Os documentos regulamentares descrevem um perfil geral de interação onde o Calfate pode reduzir a absorção de muitos medicamentos orais, incluindo certos antibióticos e digoxina. Embora analgésicos específicos como o ibuprofeno ou o paracetamol não sejam listados como exemplos, a separação de 2 horas entre o Calfate e qualquer outro medicamento oral é geralmente descrita para minimizar este risco.

Como Calfate deve ser armazenado e descartado?

O medicamento sucralfato (Calfate) deve ser conservado de acordo com as instruções da rotulagem regulamentar para manter a sua estabilidade. Tanto os comprimidos como a suspensão oral requerem armazenamento a uma temperatura ambiente controlada, definida entre os 20 °C e os 25 °C. A formulação em suspensão oral líquida contém a instrução específica de não congelar e deve ser bem agitada antes de cada utilização.

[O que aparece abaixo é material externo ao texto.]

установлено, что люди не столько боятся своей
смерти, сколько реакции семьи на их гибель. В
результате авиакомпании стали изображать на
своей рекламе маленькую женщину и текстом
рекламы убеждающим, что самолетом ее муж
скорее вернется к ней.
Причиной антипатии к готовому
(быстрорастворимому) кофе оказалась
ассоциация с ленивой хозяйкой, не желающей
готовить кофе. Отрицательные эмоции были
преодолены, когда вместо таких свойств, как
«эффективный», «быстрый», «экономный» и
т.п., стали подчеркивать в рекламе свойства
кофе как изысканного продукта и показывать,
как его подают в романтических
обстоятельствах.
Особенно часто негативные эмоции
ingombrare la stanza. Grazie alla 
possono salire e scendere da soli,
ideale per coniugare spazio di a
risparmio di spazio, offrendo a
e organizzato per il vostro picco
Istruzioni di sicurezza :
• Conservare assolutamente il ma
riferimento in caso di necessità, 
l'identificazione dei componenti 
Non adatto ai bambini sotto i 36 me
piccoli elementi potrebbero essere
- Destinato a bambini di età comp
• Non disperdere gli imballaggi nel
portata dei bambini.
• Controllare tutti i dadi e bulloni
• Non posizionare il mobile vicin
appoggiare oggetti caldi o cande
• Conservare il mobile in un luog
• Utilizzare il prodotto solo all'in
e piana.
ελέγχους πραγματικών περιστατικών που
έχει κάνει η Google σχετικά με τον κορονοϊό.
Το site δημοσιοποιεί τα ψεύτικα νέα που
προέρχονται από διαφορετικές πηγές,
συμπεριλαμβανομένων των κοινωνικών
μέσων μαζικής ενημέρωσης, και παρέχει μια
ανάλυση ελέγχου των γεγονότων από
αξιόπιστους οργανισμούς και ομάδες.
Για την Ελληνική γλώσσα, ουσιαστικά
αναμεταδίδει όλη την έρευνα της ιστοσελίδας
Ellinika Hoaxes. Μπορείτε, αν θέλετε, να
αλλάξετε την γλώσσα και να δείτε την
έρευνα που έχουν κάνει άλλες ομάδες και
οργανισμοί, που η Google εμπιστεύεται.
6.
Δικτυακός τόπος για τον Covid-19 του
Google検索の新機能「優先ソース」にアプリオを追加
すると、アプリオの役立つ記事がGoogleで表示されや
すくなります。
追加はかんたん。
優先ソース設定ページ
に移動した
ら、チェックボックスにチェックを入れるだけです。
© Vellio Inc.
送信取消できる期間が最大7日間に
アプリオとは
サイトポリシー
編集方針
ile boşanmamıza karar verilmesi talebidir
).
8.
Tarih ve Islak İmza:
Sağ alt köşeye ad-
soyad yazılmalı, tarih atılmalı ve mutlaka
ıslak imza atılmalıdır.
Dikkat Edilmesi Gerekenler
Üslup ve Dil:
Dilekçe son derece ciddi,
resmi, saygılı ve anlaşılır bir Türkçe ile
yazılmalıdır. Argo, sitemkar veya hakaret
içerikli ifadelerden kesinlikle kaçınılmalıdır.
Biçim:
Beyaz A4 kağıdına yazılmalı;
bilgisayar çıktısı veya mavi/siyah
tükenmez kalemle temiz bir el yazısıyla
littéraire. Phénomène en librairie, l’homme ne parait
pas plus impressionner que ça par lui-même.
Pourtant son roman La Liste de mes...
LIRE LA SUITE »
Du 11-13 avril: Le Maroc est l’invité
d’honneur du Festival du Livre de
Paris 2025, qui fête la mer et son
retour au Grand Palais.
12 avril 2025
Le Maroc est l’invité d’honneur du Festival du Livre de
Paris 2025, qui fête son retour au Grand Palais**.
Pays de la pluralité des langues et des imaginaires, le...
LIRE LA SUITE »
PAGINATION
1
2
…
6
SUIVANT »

Segurança Infantil e Eliminação

Todas as formulações de sucralfato devem ser guardadas fora do alcance e da vista das crianças. Para a eliminação de produto não utilizado ou fora do prazo de validade, as orientações oficiais recomendam a utilização de programas de retoma de medicamentos. Caso estes não estejam disponíveis, o medicamento deve ser misturado com uma substância indesejável e selado para colocação no lixo doméstico, uma vez que o sucralfato não consta na lista de substâncias que podem ser eliminadas por esgoto.

Atenção! Sempre consulte um médico ou farmacêutico antes de usar pílulas ou medicamentos.